ACSP Suggestion 2011.8: Suggested Changes to ARIN's Fraud Report


Author: Owen DeLong   
Submitted On: 16 February 2011


When it comes to fraud reports, reporters want to know what happened with their reports. Personally, I think that is probably a good idea, at least to the level of emailing them the results that will get posted in the publicly visible summary and perhaps to the extent of periodically updating them to the level of “We are beginning the audit.” “We are analyzing the data provided”, “We have determined <conclusion>”. Again, nothing that wouldn’t be publicly in the summary report.

I think the summary report should be a little bit less vague about the actions taken. I know this is a bit of a tight-rope and has legal concerns, but, “Section 12 audit conducted” vs. “Section 12 audit conducted, compliance verified” or “Section 12 audit conducted, voluntary return of a /x restored compliance” or “Section 12 audit conducted, reclaimed a /y” is perfectly valid.

I would also suggest renaming the “Fraud” reporting process to the “Possible Policy Violation” reporting process.

Timeframe: Immediate

Status: Closed   Updated: 01 March 2011

Tracking Information

ARIN Comment

01 March 2011

We understand and agree that the people submitting fraud reports to ARIN would like to have more detailed information regarding the outcome of their fraud reports, and the actions taken by staff. We have been closely monitoring the public discussion of the fraud reporting on ppml and have taken note of the suggestions made there. As the result of those discussions and your suggestions, staff will be making immediate changes to our fraud report follow up processes to include responding to fraud reporters with the actions taken by staff to remedy the fraud, and including more detailed information in the fraud report findings that we publish quarterly on our website.

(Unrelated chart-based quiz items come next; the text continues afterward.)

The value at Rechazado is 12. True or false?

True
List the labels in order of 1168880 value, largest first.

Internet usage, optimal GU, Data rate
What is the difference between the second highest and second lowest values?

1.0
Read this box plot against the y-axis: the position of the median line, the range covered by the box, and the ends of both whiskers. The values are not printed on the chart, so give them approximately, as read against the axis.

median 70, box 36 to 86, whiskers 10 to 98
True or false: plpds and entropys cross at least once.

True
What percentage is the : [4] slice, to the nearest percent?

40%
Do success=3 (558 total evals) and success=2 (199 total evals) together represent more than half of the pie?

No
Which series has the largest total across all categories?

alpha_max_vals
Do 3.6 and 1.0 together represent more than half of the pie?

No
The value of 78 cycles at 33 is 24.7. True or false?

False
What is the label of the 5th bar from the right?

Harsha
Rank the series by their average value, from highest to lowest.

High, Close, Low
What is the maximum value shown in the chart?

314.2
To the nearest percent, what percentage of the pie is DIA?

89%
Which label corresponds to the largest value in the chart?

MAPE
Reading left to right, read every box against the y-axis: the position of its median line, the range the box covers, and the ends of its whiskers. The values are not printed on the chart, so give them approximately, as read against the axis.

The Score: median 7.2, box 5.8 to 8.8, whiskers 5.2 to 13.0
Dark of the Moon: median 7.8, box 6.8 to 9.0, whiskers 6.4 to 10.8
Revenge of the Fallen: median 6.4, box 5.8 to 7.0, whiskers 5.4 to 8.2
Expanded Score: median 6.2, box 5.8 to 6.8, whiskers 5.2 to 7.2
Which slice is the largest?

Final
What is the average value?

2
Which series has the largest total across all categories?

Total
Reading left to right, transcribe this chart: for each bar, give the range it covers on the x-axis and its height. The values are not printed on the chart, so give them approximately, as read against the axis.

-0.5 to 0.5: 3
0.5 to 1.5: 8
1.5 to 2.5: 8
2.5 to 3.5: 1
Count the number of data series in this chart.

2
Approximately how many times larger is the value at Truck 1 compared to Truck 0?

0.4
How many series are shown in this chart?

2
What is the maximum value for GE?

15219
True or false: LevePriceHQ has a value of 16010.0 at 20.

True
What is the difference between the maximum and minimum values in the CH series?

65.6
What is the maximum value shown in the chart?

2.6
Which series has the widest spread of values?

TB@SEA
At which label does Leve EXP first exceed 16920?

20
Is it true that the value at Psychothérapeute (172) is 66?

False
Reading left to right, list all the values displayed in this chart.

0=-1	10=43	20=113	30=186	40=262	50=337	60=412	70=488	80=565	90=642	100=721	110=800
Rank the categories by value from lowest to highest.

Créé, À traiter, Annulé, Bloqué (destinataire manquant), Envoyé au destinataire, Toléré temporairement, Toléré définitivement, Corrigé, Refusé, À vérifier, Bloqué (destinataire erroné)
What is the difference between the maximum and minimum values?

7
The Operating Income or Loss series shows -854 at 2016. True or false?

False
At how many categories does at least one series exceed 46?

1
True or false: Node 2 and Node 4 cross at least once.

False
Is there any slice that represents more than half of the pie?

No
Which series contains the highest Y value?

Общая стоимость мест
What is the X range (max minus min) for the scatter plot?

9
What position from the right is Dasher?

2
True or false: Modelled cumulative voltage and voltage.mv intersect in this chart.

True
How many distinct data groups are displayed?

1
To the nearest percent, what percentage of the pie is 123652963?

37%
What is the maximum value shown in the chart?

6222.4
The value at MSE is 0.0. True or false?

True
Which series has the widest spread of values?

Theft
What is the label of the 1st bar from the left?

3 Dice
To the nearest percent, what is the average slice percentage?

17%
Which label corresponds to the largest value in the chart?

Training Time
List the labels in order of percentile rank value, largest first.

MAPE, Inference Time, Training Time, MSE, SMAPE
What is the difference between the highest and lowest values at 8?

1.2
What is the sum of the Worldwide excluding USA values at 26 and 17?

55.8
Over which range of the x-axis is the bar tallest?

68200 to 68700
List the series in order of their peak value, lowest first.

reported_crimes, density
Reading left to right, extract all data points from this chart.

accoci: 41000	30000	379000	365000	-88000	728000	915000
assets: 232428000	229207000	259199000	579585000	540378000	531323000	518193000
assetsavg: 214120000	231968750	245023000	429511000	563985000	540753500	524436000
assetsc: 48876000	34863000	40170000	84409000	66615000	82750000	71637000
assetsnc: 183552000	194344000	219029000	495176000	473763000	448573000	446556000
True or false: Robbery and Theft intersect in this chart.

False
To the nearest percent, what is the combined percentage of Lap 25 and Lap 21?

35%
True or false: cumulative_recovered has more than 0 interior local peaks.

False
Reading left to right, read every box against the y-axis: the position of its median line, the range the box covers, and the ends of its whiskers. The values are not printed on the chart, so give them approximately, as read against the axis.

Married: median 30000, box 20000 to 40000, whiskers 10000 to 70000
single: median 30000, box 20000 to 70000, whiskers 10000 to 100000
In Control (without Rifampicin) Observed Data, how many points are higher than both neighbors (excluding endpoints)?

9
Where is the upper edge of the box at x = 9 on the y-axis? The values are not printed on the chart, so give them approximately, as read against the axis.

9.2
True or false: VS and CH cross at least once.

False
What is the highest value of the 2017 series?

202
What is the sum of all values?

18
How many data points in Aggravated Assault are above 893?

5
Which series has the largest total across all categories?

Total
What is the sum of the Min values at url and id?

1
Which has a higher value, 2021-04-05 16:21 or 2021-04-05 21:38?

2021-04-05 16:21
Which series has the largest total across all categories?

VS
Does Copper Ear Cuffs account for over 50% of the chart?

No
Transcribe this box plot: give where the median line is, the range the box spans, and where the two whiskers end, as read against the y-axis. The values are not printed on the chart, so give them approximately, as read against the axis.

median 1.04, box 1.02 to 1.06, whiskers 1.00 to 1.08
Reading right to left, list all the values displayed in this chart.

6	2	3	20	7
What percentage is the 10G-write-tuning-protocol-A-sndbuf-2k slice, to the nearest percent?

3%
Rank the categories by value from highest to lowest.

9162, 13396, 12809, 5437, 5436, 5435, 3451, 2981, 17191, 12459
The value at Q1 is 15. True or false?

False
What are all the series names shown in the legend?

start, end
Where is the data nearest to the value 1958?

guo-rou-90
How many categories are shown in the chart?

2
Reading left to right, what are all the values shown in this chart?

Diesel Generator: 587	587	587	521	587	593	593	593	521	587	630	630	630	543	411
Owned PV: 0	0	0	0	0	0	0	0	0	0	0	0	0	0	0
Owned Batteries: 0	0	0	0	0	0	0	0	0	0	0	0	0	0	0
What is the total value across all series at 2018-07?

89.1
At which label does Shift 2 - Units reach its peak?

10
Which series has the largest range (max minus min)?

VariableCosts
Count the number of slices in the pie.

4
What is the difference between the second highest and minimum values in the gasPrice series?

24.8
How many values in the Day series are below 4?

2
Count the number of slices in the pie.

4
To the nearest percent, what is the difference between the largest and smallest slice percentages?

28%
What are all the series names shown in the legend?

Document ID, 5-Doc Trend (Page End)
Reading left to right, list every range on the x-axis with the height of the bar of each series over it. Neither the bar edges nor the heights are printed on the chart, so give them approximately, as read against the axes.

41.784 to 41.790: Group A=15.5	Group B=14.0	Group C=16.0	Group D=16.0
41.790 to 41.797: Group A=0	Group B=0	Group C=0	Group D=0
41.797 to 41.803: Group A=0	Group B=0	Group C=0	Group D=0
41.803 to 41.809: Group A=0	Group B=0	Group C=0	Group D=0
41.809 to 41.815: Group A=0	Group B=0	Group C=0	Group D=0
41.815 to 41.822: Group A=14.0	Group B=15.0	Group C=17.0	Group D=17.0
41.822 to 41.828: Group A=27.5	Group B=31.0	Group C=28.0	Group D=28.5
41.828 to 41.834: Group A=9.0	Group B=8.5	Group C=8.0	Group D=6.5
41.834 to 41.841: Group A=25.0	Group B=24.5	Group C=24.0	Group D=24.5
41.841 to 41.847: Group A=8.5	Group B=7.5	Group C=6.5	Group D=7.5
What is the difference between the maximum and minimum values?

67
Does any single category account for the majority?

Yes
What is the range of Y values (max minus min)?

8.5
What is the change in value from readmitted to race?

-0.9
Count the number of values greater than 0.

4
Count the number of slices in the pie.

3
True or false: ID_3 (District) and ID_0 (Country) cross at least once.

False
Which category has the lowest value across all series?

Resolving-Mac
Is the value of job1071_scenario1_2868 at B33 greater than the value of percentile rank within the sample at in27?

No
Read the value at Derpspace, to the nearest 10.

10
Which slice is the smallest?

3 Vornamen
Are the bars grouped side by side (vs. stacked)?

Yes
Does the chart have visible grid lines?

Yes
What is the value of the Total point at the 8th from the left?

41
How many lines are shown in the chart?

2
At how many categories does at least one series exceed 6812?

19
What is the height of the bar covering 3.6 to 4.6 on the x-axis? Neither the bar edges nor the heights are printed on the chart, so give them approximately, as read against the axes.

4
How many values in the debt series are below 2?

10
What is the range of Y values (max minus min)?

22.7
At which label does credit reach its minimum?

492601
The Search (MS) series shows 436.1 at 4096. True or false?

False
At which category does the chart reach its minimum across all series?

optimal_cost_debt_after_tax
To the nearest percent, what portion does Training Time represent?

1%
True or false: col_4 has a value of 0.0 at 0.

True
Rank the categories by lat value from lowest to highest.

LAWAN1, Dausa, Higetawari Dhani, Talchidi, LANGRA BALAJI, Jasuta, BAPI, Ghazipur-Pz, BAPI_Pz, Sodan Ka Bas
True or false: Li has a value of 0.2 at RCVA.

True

ARIN will not be changing the title of the fraud reporting process to “Possible Policy Violations” reporting process. The fraud reporting process is targeted not at policy violations in general, but at deliberate actions taken to obtain resources or gain control of resources. Sometimes these actions are a direct violation of policy, and sometimes they aren’t. We don’t want people reporting every time a minor policy violation occurs without malicious intent - it just wouldn’t scale nor would it align with the intent of the fraud reporting process.